■ **YOUR INSTRUCTIONS**:
From the entries below, copy out every line with "linecap" in it.

· · · · · · ·

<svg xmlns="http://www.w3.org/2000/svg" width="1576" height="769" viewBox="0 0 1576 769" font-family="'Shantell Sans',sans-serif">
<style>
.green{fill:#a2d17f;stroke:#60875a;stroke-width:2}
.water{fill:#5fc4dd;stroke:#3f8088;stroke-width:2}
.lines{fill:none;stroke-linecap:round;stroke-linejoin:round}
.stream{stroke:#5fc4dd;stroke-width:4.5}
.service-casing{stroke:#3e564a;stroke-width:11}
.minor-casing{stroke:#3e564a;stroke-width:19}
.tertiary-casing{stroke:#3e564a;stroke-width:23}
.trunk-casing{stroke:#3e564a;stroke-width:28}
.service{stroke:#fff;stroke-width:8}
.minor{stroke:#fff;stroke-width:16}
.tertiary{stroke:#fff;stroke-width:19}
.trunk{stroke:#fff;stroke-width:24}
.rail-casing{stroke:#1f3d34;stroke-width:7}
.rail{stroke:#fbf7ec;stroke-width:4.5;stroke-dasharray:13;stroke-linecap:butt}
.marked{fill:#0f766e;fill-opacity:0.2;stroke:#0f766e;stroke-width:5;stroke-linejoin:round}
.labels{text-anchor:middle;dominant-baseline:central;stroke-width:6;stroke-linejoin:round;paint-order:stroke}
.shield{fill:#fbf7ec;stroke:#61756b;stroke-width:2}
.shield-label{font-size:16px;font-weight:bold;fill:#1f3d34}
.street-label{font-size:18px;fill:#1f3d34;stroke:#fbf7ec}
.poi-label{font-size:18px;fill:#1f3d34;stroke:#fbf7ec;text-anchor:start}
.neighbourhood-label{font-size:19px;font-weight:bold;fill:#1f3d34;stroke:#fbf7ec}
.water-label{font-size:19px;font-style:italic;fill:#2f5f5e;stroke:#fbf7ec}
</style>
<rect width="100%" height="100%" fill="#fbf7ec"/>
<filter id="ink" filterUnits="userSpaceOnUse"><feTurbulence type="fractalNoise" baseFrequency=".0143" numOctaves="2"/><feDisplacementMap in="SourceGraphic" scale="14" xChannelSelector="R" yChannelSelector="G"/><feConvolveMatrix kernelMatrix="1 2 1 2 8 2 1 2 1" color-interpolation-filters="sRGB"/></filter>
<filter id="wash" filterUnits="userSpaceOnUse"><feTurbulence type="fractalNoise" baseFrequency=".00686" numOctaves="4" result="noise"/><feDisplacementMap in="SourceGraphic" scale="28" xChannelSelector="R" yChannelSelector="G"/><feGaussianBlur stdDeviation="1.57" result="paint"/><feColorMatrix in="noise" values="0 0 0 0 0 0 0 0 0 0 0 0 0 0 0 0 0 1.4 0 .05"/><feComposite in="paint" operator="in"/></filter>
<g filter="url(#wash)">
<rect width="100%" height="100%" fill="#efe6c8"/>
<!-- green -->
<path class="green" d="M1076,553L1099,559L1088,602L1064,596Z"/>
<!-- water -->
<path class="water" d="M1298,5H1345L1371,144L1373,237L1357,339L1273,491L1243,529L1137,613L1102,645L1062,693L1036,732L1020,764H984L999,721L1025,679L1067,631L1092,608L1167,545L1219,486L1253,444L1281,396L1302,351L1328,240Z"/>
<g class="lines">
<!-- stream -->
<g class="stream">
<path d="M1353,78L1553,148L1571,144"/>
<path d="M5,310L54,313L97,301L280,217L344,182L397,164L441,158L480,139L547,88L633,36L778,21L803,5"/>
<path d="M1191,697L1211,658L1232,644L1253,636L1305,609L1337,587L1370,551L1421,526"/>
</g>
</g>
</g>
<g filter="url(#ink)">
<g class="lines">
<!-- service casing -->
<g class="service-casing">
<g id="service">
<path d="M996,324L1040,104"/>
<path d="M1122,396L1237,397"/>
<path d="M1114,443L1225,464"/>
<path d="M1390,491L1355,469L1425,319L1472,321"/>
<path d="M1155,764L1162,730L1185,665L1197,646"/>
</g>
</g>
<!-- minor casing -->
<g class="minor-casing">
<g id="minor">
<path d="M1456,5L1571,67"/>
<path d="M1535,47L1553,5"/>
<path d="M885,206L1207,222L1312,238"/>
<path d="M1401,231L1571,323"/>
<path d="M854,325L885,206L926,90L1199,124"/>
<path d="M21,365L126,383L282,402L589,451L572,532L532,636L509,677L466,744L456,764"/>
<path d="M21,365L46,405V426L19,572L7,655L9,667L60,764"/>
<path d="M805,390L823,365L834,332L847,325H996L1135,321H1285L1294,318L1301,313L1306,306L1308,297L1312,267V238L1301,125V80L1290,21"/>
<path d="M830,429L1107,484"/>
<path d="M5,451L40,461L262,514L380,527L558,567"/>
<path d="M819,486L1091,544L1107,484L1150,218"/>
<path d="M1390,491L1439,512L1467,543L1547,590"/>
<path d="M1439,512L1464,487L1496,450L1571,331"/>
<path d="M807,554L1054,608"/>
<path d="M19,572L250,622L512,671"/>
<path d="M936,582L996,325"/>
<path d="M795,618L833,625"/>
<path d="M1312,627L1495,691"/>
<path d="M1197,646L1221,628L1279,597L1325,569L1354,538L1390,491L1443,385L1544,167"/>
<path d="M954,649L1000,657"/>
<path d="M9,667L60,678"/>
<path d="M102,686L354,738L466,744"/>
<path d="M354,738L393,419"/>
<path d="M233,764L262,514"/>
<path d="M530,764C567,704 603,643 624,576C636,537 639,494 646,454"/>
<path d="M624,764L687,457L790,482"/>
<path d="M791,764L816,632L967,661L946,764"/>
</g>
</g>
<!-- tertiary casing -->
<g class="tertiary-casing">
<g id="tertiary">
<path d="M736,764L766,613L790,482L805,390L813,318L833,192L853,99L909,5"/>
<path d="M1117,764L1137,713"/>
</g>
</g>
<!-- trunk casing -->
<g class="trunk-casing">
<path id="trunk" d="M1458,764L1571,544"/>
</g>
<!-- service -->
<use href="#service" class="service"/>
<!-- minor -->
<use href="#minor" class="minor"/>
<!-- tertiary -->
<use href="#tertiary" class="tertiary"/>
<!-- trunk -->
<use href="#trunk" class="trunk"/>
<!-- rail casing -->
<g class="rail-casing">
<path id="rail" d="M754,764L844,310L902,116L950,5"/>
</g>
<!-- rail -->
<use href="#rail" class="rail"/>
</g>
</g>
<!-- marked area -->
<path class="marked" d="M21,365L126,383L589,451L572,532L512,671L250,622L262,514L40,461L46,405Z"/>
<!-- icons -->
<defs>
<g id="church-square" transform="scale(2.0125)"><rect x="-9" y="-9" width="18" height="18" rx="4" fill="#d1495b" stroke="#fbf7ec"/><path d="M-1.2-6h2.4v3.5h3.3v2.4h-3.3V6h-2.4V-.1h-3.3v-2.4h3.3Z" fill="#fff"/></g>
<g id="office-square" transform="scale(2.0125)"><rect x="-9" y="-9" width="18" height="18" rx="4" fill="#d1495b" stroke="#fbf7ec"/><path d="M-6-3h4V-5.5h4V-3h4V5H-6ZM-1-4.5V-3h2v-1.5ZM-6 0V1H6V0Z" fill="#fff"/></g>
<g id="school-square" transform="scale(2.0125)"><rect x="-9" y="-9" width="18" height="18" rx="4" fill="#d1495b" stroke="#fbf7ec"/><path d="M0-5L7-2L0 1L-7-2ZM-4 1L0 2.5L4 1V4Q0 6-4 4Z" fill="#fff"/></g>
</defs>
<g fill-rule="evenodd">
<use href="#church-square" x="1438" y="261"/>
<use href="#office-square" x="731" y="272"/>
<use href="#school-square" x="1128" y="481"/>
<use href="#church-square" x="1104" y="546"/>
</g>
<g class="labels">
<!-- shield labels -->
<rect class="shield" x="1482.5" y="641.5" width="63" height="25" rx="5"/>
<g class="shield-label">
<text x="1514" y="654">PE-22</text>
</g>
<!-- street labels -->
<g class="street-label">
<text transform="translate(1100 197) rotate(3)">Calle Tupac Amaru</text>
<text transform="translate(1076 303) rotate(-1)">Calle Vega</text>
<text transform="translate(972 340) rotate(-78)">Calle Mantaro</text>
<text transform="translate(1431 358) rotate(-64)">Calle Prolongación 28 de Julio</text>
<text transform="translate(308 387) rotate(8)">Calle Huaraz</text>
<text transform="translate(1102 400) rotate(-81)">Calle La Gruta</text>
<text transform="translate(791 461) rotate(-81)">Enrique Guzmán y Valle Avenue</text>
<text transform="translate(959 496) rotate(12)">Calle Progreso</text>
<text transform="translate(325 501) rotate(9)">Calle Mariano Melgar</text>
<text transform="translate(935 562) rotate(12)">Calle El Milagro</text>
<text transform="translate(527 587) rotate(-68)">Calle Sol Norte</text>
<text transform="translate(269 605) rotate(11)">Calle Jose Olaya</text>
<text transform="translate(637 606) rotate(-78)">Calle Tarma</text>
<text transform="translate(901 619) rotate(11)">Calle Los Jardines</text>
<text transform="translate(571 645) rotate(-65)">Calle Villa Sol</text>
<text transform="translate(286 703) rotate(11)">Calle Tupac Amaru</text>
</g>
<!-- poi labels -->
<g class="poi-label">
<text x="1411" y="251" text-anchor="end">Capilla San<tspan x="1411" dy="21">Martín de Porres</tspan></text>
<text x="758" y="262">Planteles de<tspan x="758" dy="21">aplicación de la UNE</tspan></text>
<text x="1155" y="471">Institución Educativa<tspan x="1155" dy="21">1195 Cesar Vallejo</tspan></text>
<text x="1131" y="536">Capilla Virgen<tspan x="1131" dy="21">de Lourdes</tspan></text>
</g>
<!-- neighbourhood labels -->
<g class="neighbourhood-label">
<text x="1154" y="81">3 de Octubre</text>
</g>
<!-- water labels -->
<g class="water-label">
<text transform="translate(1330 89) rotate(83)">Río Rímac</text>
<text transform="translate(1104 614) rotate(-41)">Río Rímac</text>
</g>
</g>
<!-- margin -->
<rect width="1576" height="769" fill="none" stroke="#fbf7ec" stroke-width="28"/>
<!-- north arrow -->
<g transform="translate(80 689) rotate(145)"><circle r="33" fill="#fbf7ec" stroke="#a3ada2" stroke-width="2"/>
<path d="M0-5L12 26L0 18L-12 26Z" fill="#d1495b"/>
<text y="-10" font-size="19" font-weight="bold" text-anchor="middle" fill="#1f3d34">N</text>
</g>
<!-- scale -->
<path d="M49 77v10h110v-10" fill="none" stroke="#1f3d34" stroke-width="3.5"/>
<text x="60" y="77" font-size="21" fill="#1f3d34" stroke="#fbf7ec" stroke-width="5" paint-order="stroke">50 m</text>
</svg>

· · · · · · ·

■ **RESPONSE TO THE EXERCISE**:
.lines{fill:none;stroke-linecap:round;stroke-linejoin:round}
.rail{stroke:#fbf7ec;stroke-width:4.5;stroke-dasharray:13;stroke-linecap:butt}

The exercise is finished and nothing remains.